Le baromètre national d’opinion sur les prestations sociales confirme la tendance. Les ménages les plus modestes ne savent pas toujours qu’ils peuvent prétendre à l’aide, soit parce que leur situation a changé, soit parce qu’ils sous-estiment leur éligibilité. La réforme de janvier 2025, qui rend obligatoire l’inscription des bénéficiaires du RSA à France Travail, a ajouté une couche d’inquiétude pour certains profils. Ceux-ci craignent désormais de devoir suivre 15 à 20 heures d’activité hebdomadaire pour conserver leurs droits, et préfèrent renoncer plutôt que d’entrer dans le dispositif.
Le pari du RSA quasi-automatique en 2027
Le gouvernement avance en parallèle un chantier plus discret : le pré-remplissage automatique du dossier. Depuis 2026, certains changements de situation, comme la fin d’un contrat ou la reprise d’un emploi, sont déjà détectés par la CAF grâce aux données issues de la déclaration sociale nominative que transmettent chaque mois les employeurs. L’objectif affiché par Matignon est de tendre vers un accès quasi automatique au RSA avant la fin 2027.
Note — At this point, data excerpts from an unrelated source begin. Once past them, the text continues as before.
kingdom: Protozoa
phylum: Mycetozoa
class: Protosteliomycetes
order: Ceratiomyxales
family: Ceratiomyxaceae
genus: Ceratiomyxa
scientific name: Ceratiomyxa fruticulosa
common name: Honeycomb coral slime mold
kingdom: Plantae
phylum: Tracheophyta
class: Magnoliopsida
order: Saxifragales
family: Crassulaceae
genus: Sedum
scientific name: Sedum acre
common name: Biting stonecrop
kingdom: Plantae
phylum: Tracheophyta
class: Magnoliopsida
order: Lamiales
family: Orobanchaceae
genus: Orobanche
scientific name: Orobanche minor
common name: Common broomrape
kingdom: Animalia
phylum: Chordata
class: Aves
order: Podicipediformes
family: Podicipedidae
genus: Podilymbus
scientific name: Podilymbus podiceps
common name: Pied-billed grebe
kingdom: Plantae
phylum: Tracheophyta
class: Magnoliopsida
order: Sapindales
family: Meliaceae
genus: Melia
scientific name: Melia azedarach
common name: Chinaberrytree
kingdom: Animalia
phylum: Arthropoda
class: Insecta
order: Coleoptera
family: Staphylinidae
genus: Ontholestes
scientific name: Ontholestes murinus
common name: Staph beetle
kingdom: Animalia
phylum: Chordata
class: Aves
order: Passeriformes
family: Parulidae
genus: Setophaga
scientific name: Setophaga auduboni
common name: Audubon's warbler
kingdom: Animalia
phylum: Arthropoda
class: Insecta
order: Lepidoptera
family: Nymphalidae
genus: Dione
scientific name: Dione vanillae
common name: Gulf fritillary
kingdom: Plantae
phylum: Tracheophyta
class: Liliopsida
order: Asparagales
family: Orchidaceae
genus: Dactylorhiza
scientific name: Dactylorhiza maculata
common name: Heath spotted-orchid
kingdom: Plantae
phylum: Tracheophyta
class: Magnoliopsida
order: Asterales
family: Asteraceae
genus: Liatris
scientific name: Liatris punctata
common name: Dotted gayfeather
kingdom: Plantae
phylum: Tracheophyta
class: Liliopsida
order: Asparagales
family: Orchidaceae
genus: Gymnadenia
L’idée séduit les associations de lutte contre la pauvreté, qui plaident depuis longtemps pour un versement à la source, sur le modèle du prélèvement de l’impôt sur le revenu. Les Restos du cœur, le Secours populaire et ATD Quart Monde rappellent qu’un système qui repose sur la démarche du demandeur fabrique mécaniquement de l’invisibilité statistique. La sociologue Clémence Helfter parlait dès 2022 d’un « droit théorique qui ne devient un droit réel que pour ceux qui savent demander ».
Sur le terrain, le défi technique est considérable. Le RSA dépend de la composition du foyer, des revenus de chaque membre, des allocations logement, des pensions alimentaires versées ou reçues, et même des heures travaillées par les jeunes adultes encore rattachés au foyer fiscal. Croiser tous ces signaux sans erreur demande des années de mise au point. Une expérimentation de versement automatique avait été lancée fin 2023 dans cinq départements, avec des résultats jugés positifs mais limités à des cas simples.
La Drees doit publier d’ici la fin 2026 sa nouvelle cohorte de mesure, calculée sur les données de 2024. Les chiffres permettront de vérifier si la mise en place de France Travail et l’inscription automatique ont fait reculer le non-recours, ou si les freins identifiés depuis dix ans résistent à la nouvelle architecture.